**Work request**
For each line below, return an exact copy.

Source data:
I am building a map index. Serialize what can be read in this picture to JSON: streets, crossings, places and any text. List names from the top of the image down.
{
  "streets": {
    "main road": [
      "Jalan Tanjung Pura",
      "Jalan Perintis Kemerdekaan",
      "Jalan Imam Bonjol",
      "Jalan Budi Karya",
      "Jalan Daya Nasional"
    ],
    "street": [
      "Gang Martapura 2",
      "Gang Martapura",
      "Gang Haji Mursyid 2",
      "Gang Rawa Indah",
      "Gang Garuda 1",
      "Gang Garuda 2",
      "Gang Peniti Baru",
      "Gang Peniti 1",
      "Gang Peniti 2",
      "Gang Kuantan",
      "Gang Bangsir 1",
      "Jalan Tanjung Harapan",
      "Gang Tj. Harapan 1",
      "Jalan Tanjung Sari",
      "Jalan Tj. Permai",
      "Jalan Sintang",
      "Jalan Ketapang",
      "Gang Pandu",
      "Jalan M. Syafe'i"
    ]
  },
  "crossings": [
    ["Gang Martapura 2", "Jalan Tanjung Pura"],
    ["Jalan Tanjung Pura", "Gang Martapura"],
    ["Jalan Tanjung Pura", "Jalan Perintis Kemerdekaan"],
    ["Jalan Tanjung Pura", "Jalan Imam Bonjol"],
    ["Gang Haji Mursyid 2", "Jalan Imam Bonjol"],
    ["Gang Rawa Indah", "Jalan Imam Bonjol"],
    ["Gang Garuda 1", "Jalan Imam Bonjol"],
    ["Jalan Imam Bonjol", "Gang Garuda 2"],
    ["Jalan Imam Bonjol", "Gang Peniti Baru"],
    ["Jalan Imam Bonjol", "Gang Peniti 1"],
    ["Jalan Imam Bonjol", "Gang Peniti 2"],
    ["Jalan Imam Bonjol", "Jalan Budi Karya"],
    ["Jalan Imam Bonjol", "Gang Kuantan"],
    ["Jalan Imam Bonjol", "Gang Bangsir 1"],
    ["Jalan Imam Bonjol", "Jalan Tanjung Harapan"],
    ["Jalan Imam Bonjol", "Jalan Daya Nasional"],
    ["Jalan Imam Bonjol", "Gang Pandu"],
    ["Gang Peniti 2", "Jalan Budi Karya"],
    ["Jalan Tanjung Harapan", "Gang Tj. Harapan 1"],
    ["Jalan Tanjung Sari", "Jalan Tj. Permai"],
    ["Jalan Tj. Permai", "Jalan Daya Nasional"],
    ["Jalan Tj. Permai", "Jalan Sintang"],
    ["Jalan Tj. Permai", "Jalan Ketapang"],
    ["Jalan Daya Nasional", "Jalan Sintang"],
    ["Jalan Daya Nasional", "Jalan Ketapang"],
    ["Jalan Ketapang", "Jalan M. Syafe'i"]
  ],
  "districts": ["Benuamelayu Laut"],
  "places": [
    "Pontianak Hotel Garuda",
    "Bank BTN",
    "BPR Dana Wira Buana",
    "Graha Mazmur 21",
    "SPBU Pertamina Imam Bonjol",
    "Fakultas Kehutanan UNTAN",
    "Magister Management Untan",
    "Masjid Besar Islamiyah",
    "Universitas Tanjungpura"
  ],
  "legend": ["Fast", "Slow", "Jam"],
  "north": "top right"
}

**Written response**
I am building a map index. Serialize what can be read in this picture to JSON: streets, crossings, places and any text. List names from the top of the image down.
{
  "streets": {
    "main road": [
      "Jalan Tanjung Pura",
      "Jalan Perintis Kemerdekaan",
      "Jalan Imam Bonjol",
      "Jalan Budi Karya",
      "Jalan Daya Nasional"
    ],
    "street": [
      "Gang Martapura 2",
      "Gang Martapura",
      "Gang Haji Mursyid 2",
      "Gang Rawa Indah",
      "Gang Garuda 1",
      "Gang Garuda 2",
      "Gang Peniti Baru",
      "Gang Peniti 1",
      "Gang Peniti 2",
      "Gang Kuantan",
      "Gang Bangsir 1",
      "Jalan Tanjung Harapan",
      "Gang Tj. Harapan 1",
      "Jalan Tanjung Sari",
      "Jalan Tj. Permai",
      "Jalan Sintang",
      "Jalan Ketapang",
      "Gang Pandu",
      "Jalan M. Syafe'i"
    ]
  },
  "crossings": [
    ["Gang Martapura 2", "Jalan Tanjung Pura"],
    ["Jalan Tanjung Pura", "Gang Martapura"],
    ["Jalan Tanjung Pura", "Jalan Perintis Kemerdekaan"],
    ["Jalan Tanjung Pura", "Jalan Imam Bonjol"],
    ["Gang Haji Mursyid 2", "Jalan Imam Bonjol"],
    ["Gang Rawa Indah", "Jalan Imam Bonjol"],
    ["Gang Garuda 1", "Jalan Imam Bonjol"],
    ["Jalan Imam Bonjol", "Gang Garuda 2"],
    ["Jalan Imam Bonjol", "Gang Peniti Baru"],
    ["Jalan Imam Bonjol", "Gang Peniti 1"],
    ["Jalan Imam Bonjol", "Gang Peniti 2"],
    ["Jalan Imam Bonjol", "Jalan Budi Karya"],
    ["Jalan Imam Bonjol", "Gang Kuantan"],
    ["Jalan Imam Bonjol", "Gang Bangsir 1"],
    ["Jalan Imam Bonjol", "Jalan Tanjung Harapan"],
    ["Jalan Imam Bonjol", "Jalan Daya Nasional"],
    ["Jalan Imam Bonjol", "Gang Pandu"],
    ["Gang Peniti 2", "Jalan Budi Karya"],
    ["Jalan Tanjung Harapan", "Gang Tj. Harapan 1"],
    ["Jalan Tanjung Sari", "Jalan Tj. Permai"],
    ["Jalan Tj. Permai", "Jalan Daya Nasional"],
    ["Jalan Tj. Permai", "Jalan Sintang"],
    ["Jalan Tj. Permai", "Jalan Ketapang"],
    ["Jalan Daya Nasional", "Jalan Sintang"],
    ["Jalan Daya Nasional", "Jalan Ketapang"],
    ["Jalan Ketapang", "Jalan M. Syafe'i"]
  ],
  "districts": ["Benuamelayu Laut"],
  "places": [
    "Pontianak Hotel Garuda",
    "Bank BTN",
    "BPR Dana Wira Buana",
    "Graha Mazmur 21",
    "SPBU Pertamina Imam Bonjol",
    "Fakultas Kehutanan UNTAN",
    "Magister Management Untan",
    "Masjid Besar Islamiyah",
    "Universitas Tanjungpura"
  ],
  "legend": ["Fast", "Slow", "Jam"],
  "north": "top right"
}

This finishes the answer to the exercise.